Photonic Inc. and TELUS completed a quantum teleportation demonstration over 30 kilometers (18.6 miles) of installed metropolitan fibre, marking what the companies describe as a world-first transfer of quantum information into a remote matter-based quantum processor running on a live commercial network. The test ran over TELUS’ PureFibre infrastructure and showed that existing telecom networks can carry quantum information without requiring specialized dark fibre or laboratory-only conditions.

Photonic used its Entanglement First™ architecture, which combines optically linked silicon spin qubits with native telecom-band photonic connectivity, to teleport quantum information into a remote processor capable of storing and further processing the qubit state. Previous demonstrations over commercial fibre typically transmitted photonic qubits that could be measured but not retained for computation. In this trial, the quantum state transferred into a matter-based node, a key requirement for distributed quantum computing and long-distance quantum networking.

The companies said the collaboration expands on their 2024 partnership and will focus on advancing quantum-secure networking, quantum data centers, and encrypted infrastructure services. The demonstration provides Photonic with real-world deployment access to TELUS’ nationwide fibre network while positioning TELUS to explore commercial quantum networking applications over its existing broadband footprint.

  • Quantum teleportation completed over 30 km (18.6 miles) of installed metropolitan fibre
  • Demonstration ran on TELUS’ existing PureFibre commercial network
  • Quantum state transferred into a matter-based processor capable of storage and computation
  • Based on Photonic’s Entanglement First™ architecture using silicon spin qubits
  • Collaboration expands to commercial quantum networking and data center applications

“The successful demonstration of Photonic’s quantum teleportation on TELUS’ PureFibre is groundbreaking,” said Paul Terry, CEO of Photonic Inc.. “This critical milestone shows the value of industry leaders working together to accelerate Canada’s leadership in quantum computing and networking.”

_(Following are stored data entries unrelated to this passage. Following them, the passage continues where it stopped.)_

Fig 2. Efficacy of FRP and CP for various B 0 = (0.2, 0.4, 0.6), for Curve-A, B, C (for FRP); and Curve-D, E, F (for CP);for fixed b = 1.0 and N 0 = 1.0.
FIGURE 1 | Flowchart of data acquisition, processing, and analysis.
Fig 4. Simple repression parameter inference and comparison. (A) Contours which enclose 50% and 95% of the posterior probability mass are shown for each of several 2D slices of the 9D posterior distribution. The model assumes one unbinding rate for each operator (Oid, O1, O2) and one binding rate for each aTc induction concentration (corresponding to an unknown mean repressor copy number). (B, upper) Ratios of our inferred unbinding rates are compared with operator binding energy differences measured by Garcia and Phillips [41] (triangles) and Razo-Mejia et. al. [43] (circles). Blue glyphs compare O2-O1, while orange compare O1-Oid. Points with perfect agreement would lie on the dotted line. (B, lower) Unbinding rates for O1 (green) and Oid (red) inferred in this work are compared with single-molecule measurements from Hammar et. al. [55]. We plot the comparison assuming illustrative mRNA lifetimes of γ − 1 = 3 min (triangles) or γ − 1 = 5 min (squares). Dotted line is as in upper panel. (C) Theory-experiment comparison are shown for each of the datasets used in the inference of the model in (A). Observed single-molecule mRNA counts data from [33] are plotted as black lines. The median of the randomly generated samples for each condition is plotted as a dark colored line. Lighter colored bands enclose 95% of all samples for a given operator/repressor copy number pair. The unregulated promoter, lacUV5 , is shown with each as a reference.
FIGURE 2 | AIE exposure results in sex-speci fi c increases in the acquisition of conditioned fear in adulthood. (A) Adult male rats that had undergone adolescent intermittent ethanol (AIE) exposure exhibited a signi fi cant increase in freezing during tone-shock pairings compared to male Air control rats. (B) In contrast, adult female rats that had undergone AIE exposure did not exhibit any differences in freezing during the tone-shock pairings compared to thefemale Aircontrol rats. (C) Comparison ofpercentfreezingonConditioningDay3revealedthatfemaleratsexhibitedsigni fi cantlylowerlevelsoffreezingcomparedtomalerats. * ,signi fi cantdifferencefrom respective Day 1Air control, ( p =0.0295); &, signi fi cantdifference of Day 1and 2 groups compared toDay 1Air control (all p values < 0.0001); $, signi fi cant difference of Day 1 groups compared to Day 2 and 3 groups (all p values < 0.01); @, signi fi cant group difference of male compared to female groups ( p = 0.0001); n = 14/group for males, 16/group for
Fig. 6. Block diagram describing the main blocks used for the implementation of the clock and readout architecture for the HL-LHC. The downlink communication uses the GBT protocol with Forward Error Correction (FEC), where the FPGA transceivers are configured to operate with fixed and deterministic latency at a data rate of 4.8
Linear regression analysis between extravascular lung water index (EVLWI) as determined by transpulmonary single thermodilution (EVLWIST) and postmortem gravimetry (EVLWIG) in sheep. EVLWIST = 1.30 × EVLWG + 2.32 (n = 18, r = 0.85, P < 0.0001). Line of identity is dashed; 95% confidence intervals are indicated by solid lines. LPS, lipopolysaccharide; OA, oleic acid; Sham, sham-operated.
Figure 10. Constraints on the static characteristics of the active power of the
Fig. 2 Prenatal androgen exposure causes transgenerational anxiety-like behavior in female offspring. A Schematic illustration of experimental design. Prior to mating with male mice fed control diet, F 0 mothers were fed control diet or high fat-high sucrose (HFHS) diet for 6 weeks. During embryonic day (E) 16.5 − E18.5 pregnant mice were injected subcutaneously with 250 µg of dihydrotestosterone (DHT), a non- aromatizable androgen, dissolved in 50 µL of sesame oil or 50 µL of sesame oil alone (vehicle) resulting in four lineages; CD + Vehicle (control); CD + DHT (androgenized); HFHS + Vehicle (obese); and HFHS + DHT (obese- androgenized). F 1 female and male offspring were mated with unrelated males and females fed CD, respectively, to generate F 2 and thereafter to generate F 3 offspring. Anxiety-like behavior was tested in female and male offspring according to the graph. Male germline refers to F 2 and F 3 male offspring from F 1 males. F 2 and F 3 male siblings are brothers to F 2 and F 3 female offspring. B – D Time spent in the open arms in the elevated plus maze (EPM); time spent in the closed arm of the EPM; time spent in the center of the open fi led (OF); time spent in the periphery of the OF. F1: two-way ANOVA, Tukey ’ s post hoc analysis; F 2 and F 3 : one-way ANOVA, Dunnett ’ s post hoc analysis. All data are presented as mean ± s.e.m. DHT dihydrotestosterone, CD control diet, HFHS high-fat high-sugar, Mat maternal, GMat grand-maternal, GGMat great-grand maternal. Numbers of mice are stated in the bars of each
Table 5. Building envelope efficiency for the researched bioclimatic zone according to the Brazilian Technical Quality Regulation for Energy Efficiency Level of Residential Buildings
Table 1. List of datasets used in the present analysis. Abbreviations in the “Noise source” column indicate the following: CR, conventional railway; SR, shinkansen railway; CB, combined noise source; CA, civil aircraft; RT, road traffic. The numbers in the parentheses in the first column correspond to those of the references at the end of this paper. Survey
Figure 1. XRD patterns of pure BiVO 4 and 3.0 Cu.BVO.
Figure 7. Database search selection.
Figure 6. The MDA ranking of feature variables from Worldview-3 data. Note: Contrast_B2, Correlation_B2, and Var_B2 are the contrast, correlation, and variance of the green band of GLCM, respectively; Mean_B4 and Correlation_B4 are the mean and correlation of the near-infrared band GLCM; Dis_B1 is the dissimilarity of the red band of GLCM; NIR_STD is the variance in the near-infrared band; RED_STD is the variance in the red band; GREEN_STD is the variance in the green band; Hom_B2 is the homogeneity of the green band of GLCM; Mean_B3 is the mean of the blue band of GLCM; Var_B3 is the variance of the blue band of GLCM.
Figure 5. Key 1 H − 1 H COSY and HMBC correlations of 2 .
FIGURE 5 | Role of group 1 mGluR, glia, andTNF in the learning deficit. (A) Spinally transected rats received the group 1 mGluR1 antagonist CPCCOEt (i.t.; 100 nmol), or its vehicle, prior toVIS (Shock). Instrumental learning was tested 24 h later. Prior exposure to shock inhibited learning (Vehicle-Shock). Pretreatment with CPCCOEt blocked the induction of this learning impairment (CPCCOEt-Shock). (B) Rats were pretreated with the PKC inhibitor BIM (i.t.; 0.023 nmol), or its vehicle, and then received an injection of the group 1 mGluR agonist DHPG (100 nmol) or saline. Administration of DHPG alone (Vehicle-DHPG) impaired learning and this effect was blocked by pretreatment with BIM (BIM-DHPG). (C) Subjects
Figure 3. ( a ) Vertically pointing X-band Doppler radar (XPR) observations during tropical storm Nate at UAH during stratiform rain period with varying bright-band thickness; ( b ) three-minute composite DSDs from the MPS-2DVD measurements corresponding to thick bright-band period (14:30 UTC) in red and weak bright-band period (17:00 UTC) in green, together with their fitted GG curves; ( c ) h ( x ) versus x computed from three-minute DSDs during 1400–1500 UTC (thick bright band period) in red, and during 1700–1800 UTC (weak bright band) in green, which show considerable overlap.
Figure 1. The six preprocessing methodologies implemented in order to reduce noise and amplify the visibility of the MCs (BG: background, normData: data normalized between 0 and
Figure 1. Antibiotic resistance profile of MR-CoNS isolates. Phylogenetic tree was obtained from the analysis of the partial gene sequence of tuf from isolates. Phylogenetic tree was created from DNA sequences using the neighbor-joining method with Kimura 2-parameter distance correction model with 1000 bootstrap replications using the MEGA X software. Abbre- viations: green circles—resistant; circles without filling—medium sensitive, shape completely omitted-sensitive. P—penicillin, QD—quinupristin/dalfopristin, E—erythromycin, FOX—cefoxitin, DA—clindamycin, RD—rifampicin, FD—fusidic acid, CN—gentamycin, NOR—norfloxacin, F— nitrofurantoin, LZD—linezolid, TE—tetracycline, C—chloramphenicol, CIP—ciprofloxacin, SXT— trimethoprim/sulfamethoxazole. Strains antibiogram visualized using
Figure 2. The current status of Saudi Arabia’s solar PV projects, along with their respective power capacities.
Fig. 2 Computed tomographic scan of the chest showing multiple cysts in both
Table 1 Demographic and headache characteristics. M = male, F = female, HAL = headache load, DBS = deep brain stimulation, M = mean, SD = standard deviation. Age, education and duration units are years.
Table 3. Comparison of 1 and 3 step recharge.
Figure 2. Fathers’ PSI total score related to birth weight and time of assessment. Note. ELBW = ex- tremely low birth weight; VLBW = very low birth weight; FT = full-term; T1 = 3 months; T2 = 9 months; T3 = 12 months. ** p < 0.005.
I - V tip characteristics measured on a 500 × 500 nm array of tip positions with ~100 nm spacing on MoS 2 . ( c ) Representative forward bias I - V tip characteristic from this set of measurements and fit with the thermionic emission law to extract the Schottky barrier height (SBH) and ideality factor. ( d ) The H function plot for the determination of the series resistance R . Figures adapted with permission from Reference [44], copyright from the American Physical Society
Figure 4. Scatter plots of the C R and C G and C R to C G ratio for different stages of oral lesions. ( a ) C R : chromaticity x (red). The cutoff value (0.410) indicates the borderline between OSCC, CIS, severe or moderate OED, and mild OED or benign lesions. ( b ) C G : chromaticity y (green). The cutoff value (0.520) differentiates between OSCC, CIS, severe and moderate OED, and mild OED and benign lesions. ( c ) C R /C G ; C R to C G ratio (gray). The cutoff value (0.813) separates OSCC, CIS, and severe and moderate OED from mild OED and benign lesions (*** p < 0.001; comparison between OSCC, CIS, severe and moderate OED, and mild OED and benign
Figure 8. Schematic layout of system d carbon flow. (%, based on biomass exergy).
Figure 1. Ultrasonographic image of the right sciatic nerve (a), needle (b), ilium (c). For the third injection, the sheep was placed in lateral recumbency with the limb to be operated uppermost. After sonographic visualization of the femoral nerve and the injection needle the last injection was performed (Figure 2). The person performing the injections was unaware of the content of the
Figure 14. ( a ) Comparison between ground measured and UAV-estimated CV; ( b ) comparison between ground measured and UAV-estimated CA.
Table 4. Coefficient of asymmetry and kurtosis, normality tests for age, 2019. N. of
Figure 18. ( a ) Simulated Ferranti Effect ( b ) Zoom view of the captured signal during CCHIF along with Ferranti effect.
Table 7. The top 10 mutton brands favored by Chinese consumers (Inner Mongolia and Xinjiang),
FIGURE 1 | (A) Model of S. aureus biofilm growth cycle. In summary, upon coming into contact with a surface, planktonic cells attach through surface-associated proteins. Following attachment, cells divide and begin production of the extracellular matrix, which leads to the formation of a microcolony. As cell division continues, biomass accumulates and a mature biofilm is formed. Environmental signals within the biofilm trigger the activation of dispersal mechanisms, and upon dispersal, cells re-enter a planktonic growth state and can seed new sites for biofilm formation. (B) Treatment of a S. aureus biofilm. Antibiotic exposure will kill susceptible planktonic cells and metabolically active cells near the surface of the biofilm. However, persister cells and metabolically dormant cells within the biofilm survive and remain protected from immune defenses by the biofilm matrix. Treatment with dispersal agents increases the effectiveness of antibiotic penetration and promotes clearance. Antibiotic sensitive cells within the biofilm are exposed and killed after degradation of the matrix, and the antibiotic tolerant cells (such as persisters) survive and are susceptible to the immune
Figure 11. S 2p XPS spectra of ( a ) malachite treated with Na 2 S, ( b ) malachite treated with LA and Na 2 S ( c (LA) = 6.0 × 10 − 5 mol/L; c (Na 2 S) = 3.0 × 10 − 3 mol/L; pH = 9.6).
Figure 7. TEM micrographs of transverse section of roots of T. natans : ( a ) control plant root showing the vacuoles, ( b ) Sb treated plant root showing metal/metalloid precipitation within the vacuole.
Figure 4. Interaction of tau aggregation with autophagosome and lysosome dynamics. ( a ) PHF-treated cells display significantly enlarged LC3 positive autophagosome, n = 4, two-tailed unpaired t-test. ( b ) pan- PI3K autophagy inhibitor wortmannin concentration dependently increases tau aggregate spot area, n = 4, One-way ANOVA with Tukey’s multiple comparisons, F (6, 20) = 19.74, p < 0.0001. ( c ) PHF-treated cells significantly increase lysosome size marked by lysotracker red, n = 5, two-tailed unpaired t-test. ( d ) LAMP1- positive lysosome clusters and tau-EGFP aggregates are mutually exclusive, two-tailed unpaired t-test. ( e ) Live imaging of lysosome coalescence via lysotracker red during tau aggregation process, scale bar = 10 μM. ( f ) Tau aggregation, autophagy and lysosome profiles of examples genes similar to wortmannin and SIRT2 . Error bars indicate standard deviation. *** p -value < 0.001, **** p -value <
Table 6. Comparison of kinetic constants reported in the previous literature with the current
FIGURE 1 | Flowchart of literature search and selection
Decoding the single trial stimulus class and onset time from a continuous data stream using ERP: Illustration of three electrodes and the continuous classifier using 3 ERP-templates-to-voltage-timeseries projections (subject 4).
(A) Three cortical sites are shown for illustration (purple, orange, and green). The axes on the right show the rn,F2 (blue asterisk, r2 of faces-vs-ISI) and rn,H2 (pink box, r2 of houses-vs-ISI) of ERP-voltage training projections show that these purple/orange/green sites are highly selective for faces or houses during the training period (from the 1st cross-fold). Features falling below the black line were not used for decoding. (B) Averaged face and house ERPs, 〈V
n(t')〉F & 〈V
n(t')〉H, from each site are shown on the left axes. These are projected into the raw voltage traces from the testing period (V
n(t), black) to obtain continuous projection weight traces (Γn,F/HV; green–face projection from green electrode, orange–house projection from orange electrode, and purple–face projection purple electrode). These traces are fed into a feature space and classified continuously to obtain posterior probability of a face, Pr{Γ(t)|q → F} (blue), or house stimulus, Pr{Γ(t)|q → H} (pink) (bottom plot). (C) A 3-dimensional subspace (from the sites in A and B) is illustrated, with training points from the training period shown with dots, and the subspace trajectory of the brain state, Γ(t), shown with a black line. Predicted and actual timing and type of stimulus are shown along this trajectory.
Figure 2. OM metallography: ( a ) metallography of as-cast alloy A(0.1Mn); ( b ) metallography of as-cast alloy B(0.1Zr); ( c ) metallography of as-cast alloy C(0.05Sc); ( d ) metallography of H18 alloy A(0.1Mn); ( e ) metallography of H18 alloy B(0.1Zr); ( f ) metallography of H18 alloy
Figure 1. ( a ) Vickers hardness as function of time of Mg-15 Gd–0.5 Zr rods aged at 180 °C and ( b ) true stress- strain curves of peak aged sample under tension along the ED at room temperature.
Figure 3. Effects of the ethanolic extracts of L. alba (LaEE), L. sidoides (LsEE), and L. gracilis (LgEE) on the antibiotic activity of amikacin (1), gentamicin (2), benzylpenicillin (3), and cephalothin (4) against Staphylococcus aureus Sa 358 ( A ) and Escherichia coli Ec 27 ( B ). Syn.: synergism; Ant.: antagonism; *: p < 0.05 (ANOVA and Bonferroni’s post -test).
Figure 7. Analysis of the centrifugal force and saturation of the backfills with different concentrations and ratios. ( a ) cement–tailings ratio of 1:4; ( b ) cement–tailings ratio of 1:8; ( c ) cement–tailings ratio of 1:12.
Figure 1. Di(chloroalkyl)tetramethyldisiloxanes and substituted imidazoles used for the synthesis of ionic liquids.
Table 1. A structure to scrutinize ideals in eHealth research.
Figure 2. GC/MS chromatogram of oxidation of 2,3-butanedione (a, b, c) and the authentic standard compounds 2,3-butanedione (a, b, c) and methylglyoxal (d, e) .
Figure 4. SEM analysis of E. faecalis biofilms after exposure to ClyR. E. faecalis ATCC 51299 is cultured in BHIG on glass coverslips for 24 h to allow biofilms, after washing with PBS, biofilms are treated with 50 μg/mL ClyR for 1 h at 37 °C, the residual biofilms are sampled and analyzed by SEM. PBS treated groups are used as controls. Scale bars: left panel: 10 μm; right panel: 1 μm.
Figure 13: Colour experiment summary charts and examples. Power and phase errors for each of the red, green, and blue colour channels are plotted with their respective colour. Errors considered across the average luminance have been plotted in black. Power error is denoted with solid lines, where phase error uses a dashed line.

🌐 Analysis: The demonstration places TELUS among a small group of carriers actively testing quantum networking on production fibre infrastructure, alongside initiatives in Europe and the U.S. focused on quantum key distribution and entanglement distribution. Unlike QKD-only trials, this experiment targeted matter-based quantum memory, which aligns with broader industry efforts to build distributed quantum computing systems that interconnect multiple processing nodes over telecom networks.


Photonic Inc. is a Vancouver-based quantum technology company developing distributed, fault-tolerant quantum computing and networking systems built on optically linked silicon spin qubits. Founded in 2016, the company focuses on its Entanglement First™ architecture, which integrates matter-based qubits with telecom-band photonic interconnects to enable long-distance entanglement distribution over standard fibre infrastructure. Photonic positions its platform as compatible with existing data center and telecom environments, targeting scalable quantum processors and metro-to-national quantum networks. The company operates across Canada, the United States, and the United Kingdom with a multidisciplinary team of physicists, engineers, and semiconductor specialists working to commercialize quantum computing and secure quantum communications technologies.

Photonic’s silicon spin qubit approach differentiates it from superconducting and trapped-ion competitors by leveraging telecom wavelengths compatible with existing fibre infrastructure. If scalable, this architecture could reduce deployment friction for quantum repeaters and metro-scale quantum data centers, accelerating integration with conventional IP and optical transport networks.